Greencore: rising commodity costs must be passed on

Convenience food group Greencore expects any “structural” increase in raw commodity prices to be passed on to customers and offset by gains in...

Convenience food group Greencore expects any “structural” increase in raw commodity prices to be passed on to customers and offset by gains in its own ingredients business.

“In the event of that happening, the ingredients division within Greencore would benefit and we’ve seen some evidence of that already,” said Greencore chief financial officer Patrick Coveney.

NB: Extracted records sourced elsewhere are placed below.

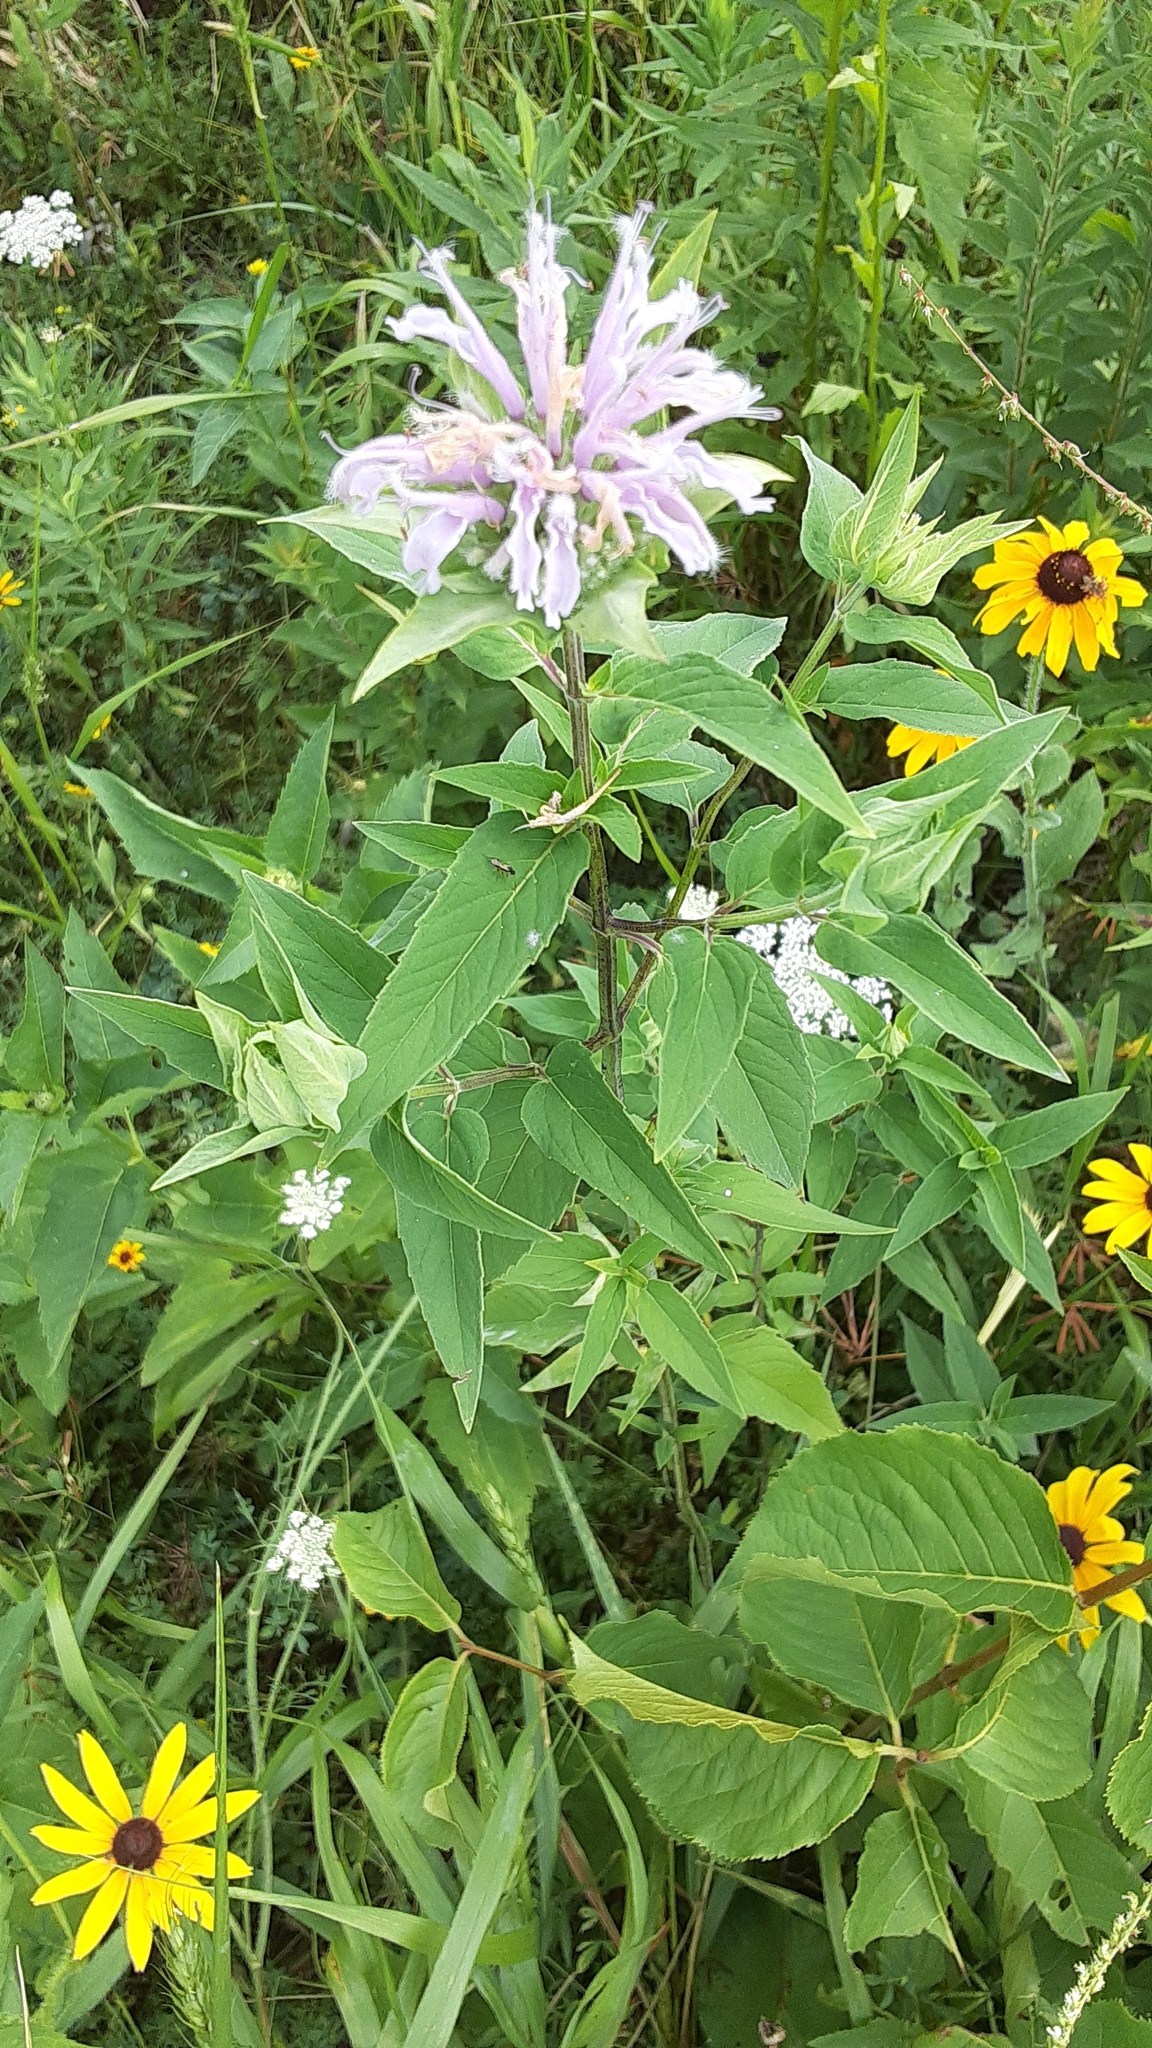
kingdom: Plantae
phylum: Tracheophyta
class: Magnoliopsida
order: Lamiales
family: Lamiaceae
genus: Monarda
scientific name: Monarda fistulosa
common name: Purple beebalm
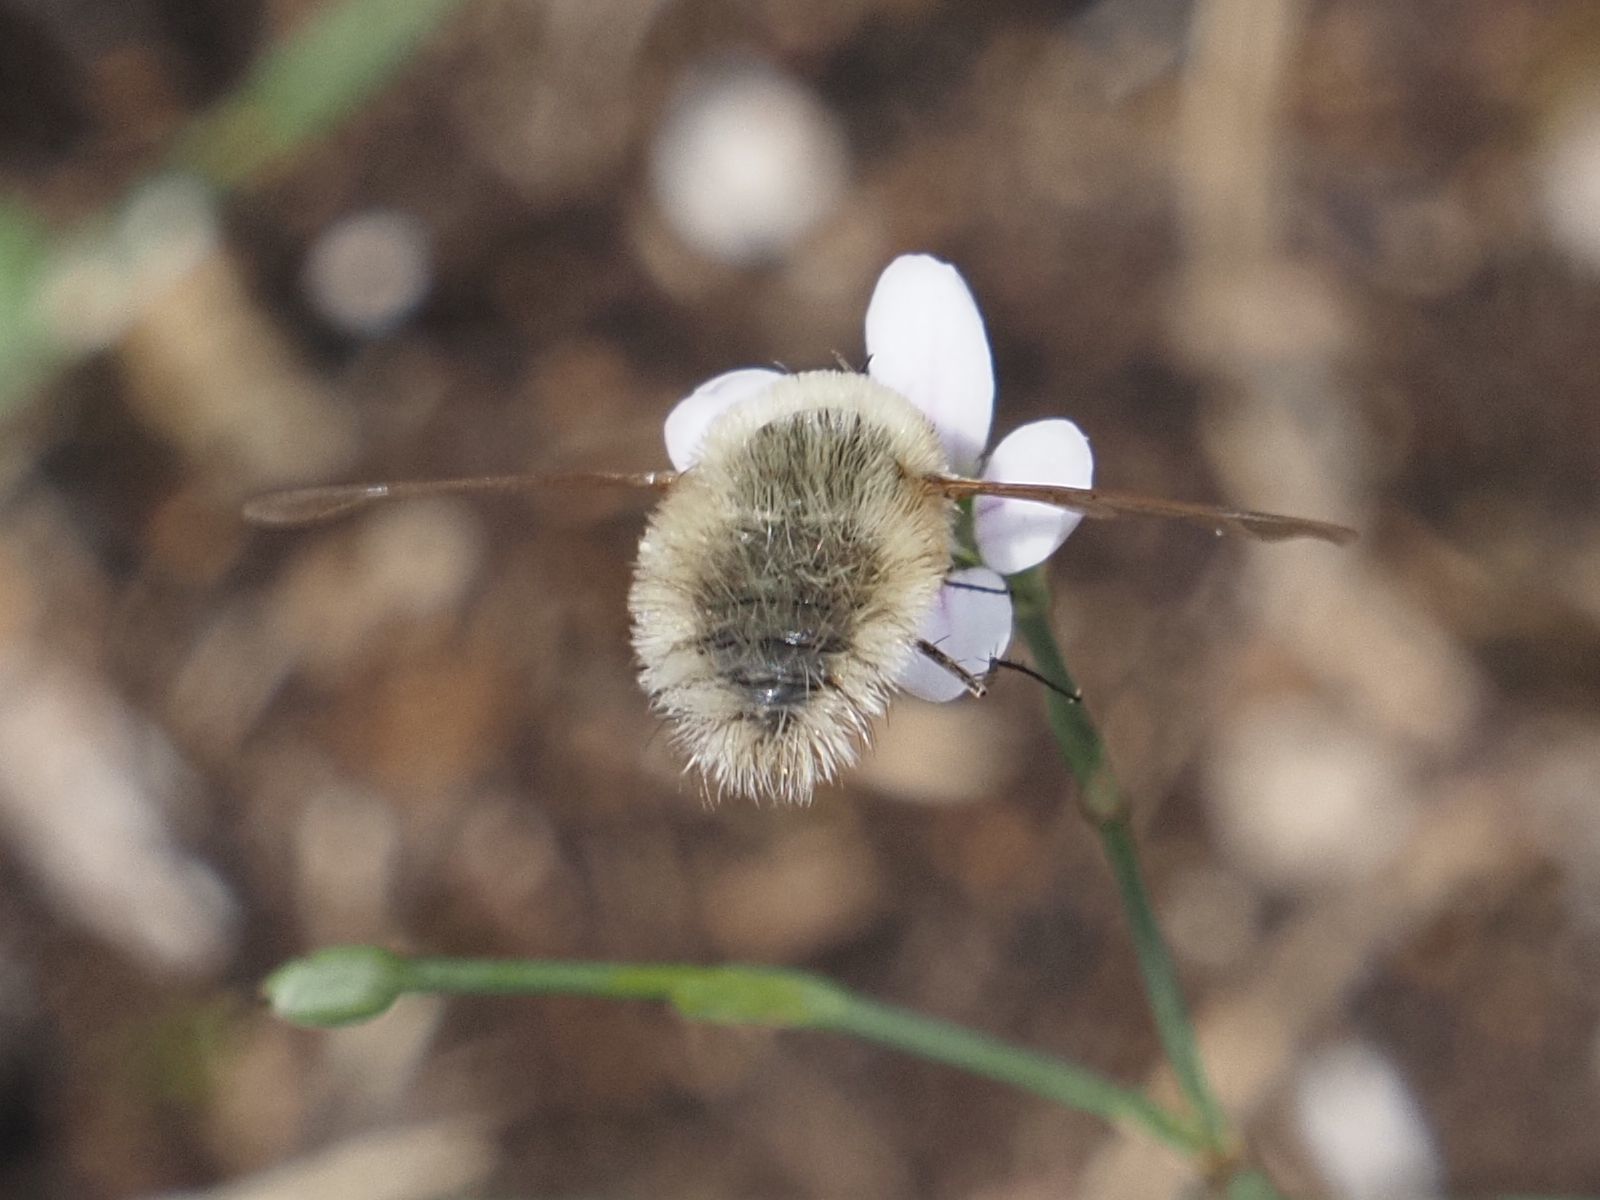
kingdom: Animalia
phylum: Arthropoda
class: Insecta
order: Diptera
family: Bombyliidae
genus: Systoechus
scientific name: Systoechus ctenopterus
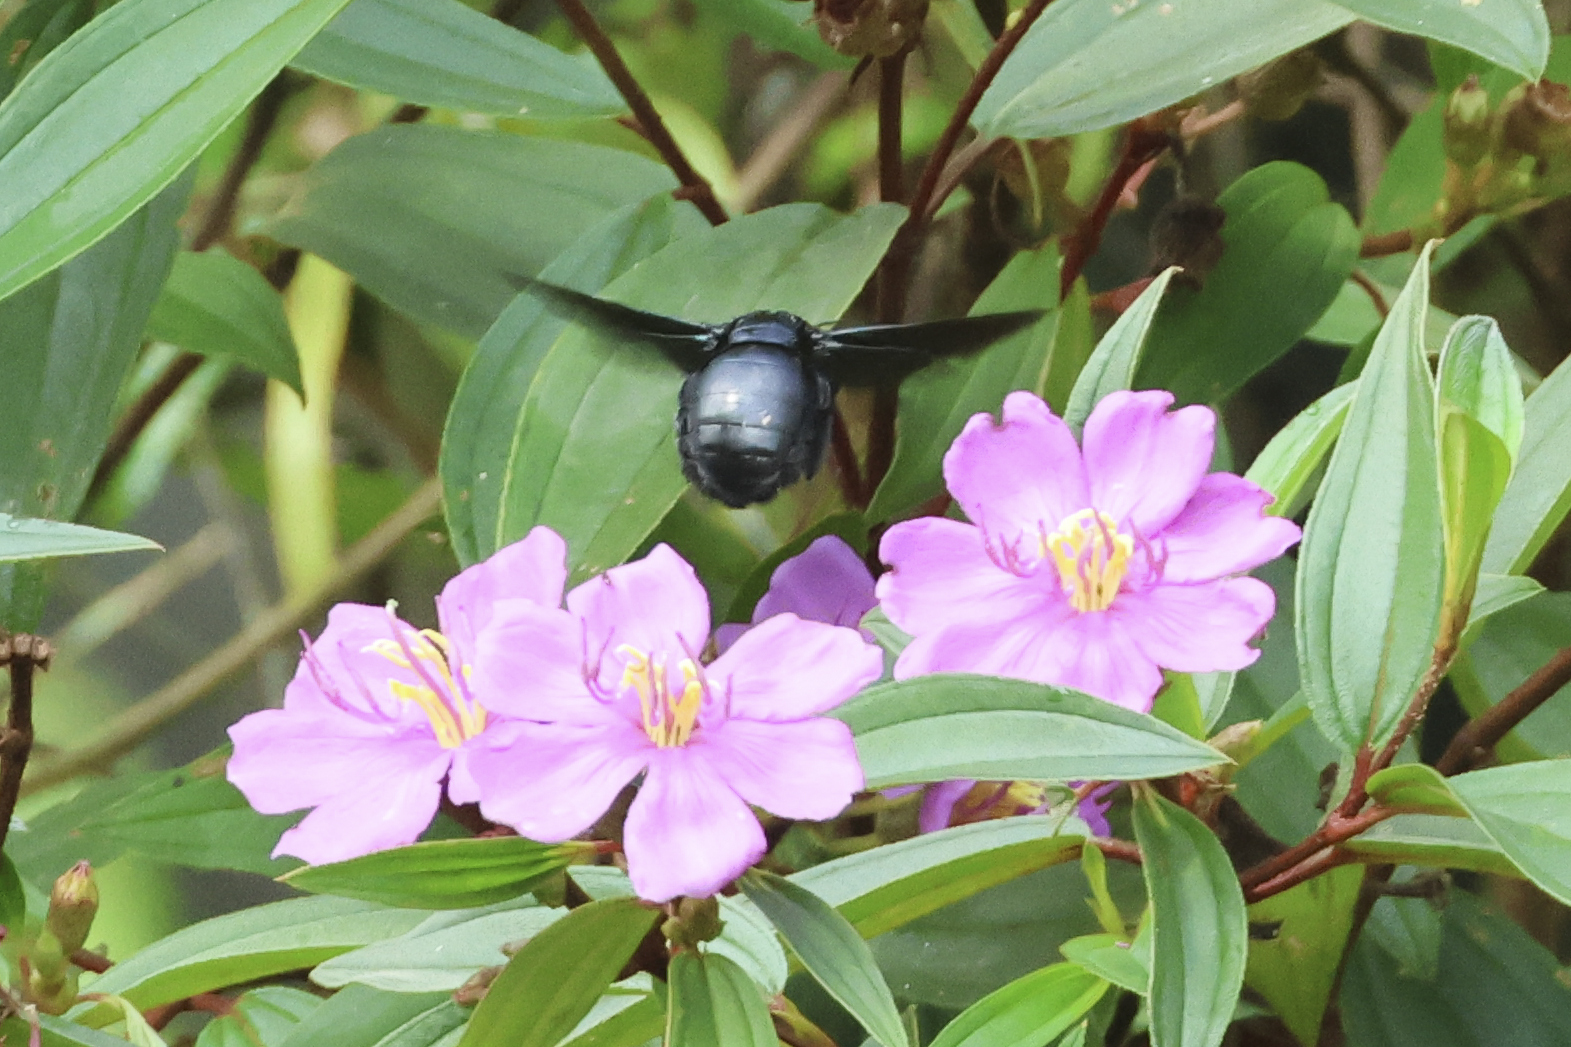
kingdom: Animalia
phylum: Arthropoda
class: Insecta
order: Hymenoptera
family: Apidae
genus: Xylocopa
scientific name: Xylocopa latipes
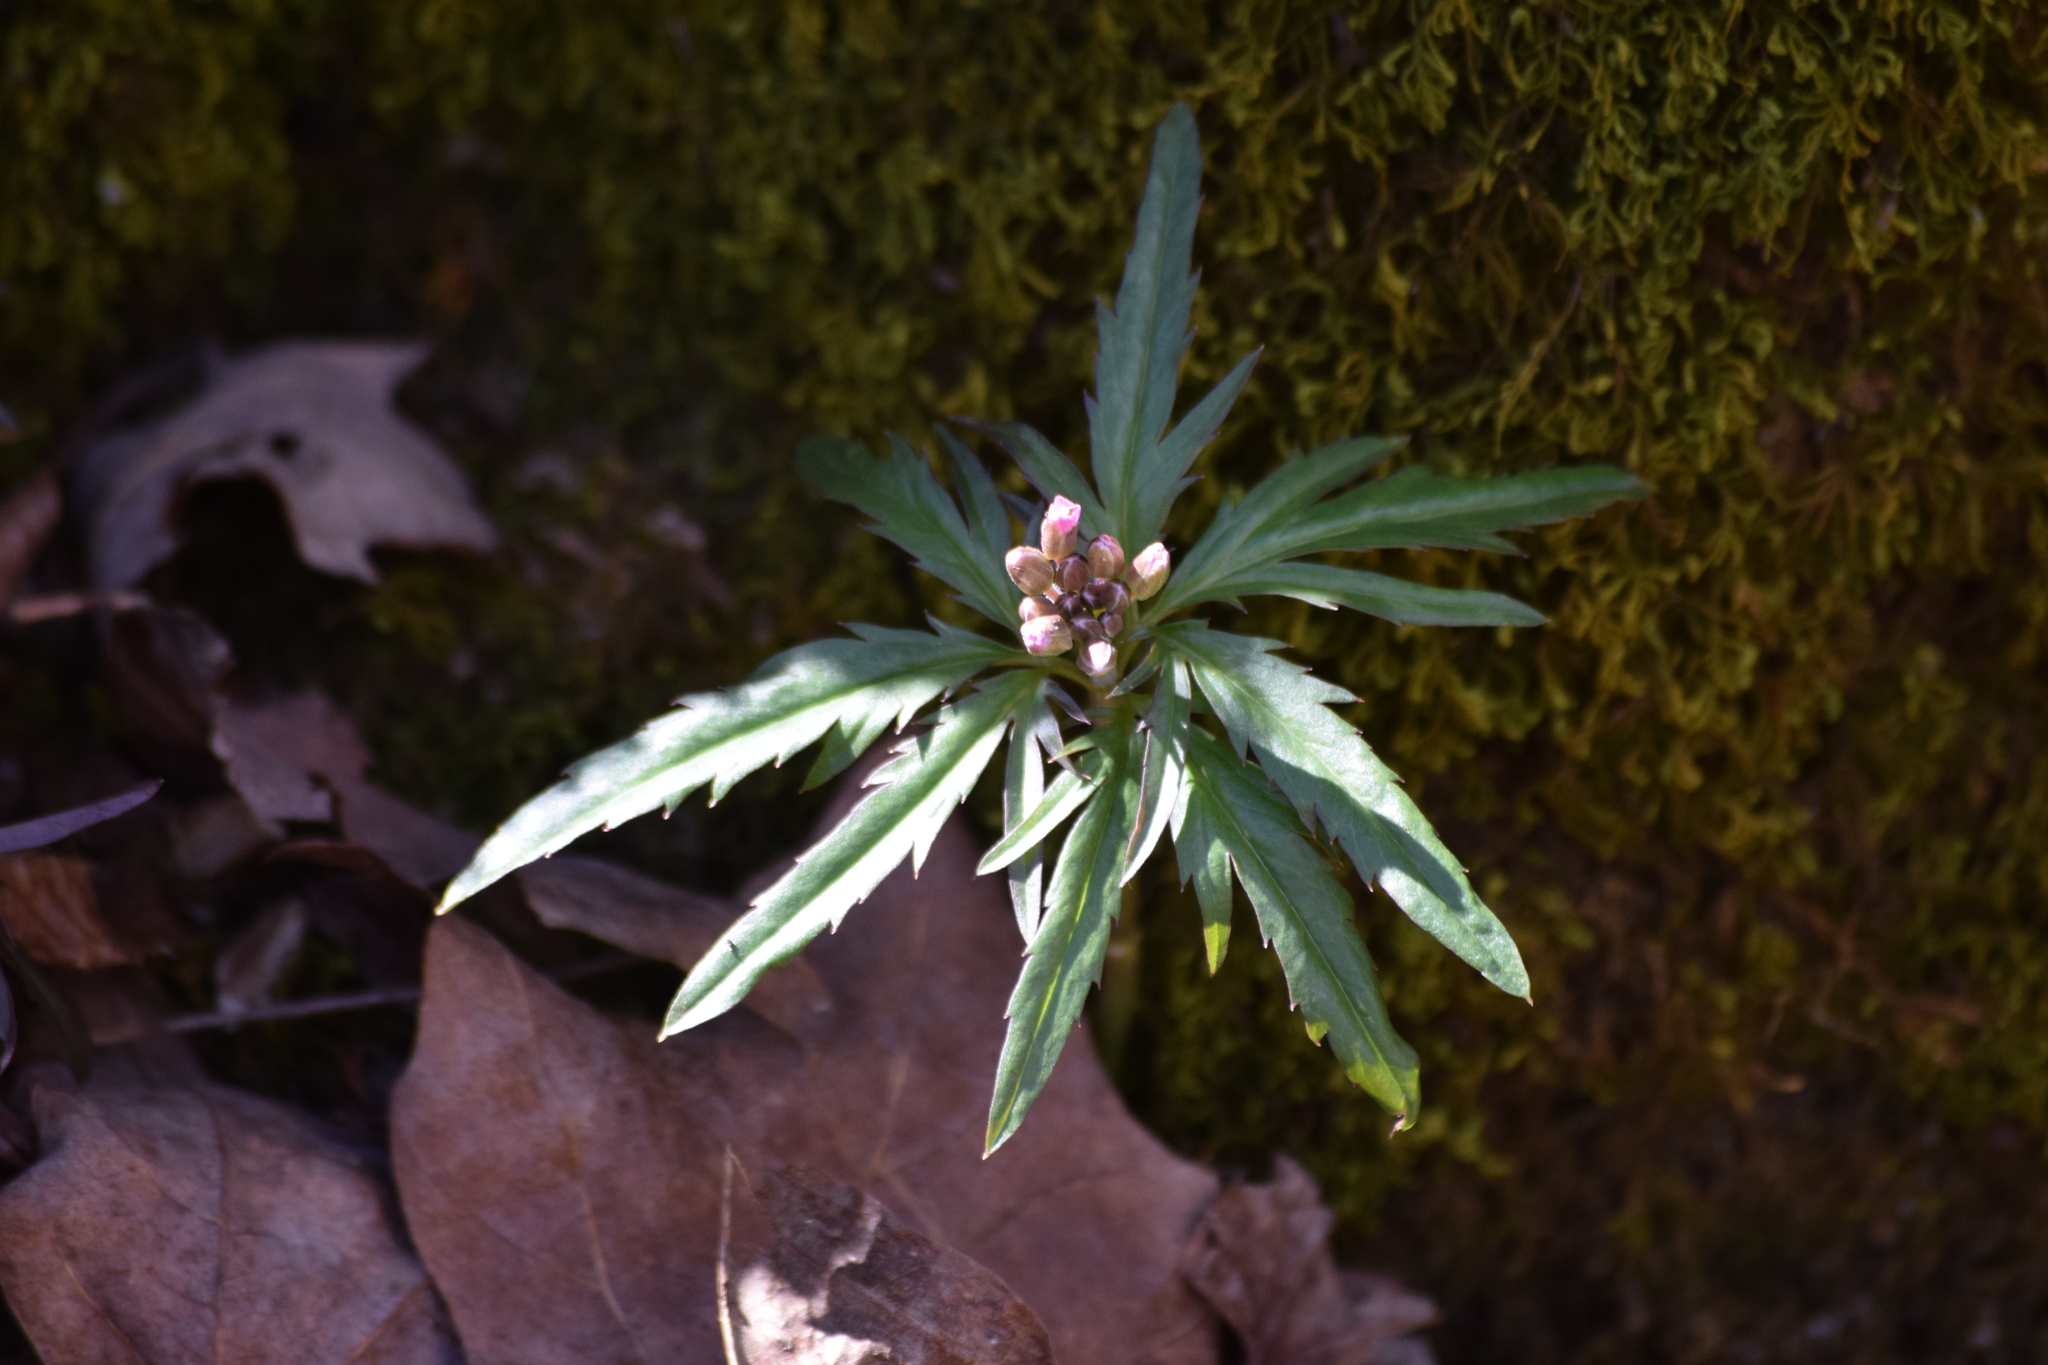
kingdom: Plantae
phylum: Tracheophyta
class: Magnoliopsida
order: Brassicales
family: Brassicaceae
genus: Cardamine
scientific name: Cardamine concatenata
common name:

“If there is a long-term structural change in commodity food pricing, then that also needs to feed through into retail pricing. Our track record on margin delivery has been excellent in the past four or five years and we expect that to continue.”

Food analysts have reported processors’ concerns that long-term increases in ingredient costs attributable to issues such as growing demand for bio-fuels were structural, not cyclical. It is feared these increases would be difficult to pass on to customers.

“I don’t think anybody knows for sure whether it is structural or cyclical,” said Coveney. “You can certainly construct a very plausible argument that it is structural, but it has looked like a structural shift before.”

Coveney said sufficient spare capacity existed within Europe through the set-aside policy of land under the Common Agricultural Policy to cater for increased demand for biofuels. “So the capacity is there, but it will change the nature of the regulatory challenge.”

Following the recovery in its malt business for the half year to March 30, 2007, Coveney stressed this sector of Greencore’s business would remain core to its activities, unlike the heavily regulated sugar processing business, which it had now exited.

His comments came as Unilever warned of a “continued increase in input costs in a number of areas in foods, most notably edible oils, tea and (to a lesser extent) other agricultural commodities, such as grain and sugar”

It added: “Commodity costs impacted operating margin by €115M in the first quarter of this year. We are continuing to implement price increases to recover commodity cost inflation, and have more on the way in the year to come. We do not foresee significant improvement in the commodity cost environment.”

Announcing a 38% increase in profit before tax of euro 35.4M, on total sales of euro 633M for the half year to March 30 2007, Coveney reported that seven of Greencore’s nine business areas delivered sales growth at or above the UK average.

Greencore said it hoped new branded product launches in the coming months - including a noodle product to be launched in the second half of the year and other products aimed at the convenience store sector - together with a revitalisation of its own-label ranges would reverse a “modest sales decline” in chilled ready meals business in the second half of the year.

While the lion’s share of Greencore’s business comes from own-label products, it is striving to increase its proportion of branded business, with further launches under the Weightwatchers and Disney healthy children’s meals brands, plus own-branded products.